Até agora, as mudanças do Código Florestal são

tentativas de anistiar os que provocam os danos

ambientais, dando prêmios para eles. É desvalorizar

aquele que protege, o extrativista, o que conserva, e

valorizar e perdoar aquele que já provocou o dano,

que não pode ser mensurado e tampouco reparado.

Então, a gente vê uma inversão dos valores na

política de preservação da Amazônia.

E como pensar alternativas?

A gente não enxerga alternativas. Nós [o país]

não vemos que a Amazônia pode, sim, ser uma

estratégia de economia. Temos um vasto potencial

em relação à diversidade que não é conhecida ainda,

tampouco explorada e valorizada. Nós temos vários

conhecimentos dos povos tradicionais indígenas

e o turismo ecológico. Não há investimento, não

há uma discussão. Não existe alternativa, inclusive,

na questão energética. Temos fontes de energias

renováveis, energias mais limpas, como a eólica, e

não é valorizada. Não protegem mais mananciais,

não discutem sobre matas ciliares, florestamento e

sobre proteção das áreas de conservação naturais.

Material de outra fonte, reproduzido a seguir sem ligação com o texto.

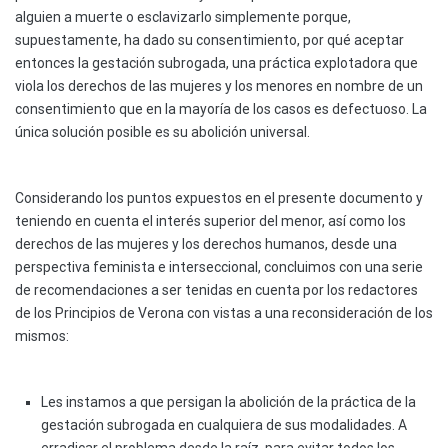
alguien a muerte o esclavizarlo simplemente porque,
supuestamente, ha dado su consentimiento, por qué aceptar
entonces la gestación subrogada, una práctica explotadora que
viola los derechos de las mujeres y los menores en nombre de un
consentimiento que en la mayoría de los casos es defectuoso. La
única solución posible es su abolición universal.
Considerando los puntos expuestos en el presente documento y
teniendo en cuenta el interés superior del menor, así como los
derechos de las mujeres y los derechos humanos, desde una
perspectiva feminista e interseccional, concluimos con una serie
de recomendaciones a ser tenidas en cuenta por los redactores
de los Principios de Verona con vistas a una reconsideración de los
mismos:
Les instamos a que persigan la abolición de la práctica de la
gestación subrogada en cualquiera de sus modalidades. A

Só querem ver inundação, acabar a biodiversidade,

assim, daqui a pouco não tem nem mais água potável,

que é o grande potencial da Amazônia. Enfim, existe

uma desvalorização em termos disso.

A cultura dos indígenas é, muitas vezes, usada

como fantasia em momentos como o carnaval.

Como você vê essa apropriação, principalmente

por parte do capitalismo?

Não fazendo uma imagem pejorativa, não

deturpando a história, não colocando o indígena

numa situação pejorativa, tentando levar maior

discriminação, eu não vejo problema de usar

plumas, que não seja de animais, lógico. Até gostaria

que contassem a história real dos povos indígenas.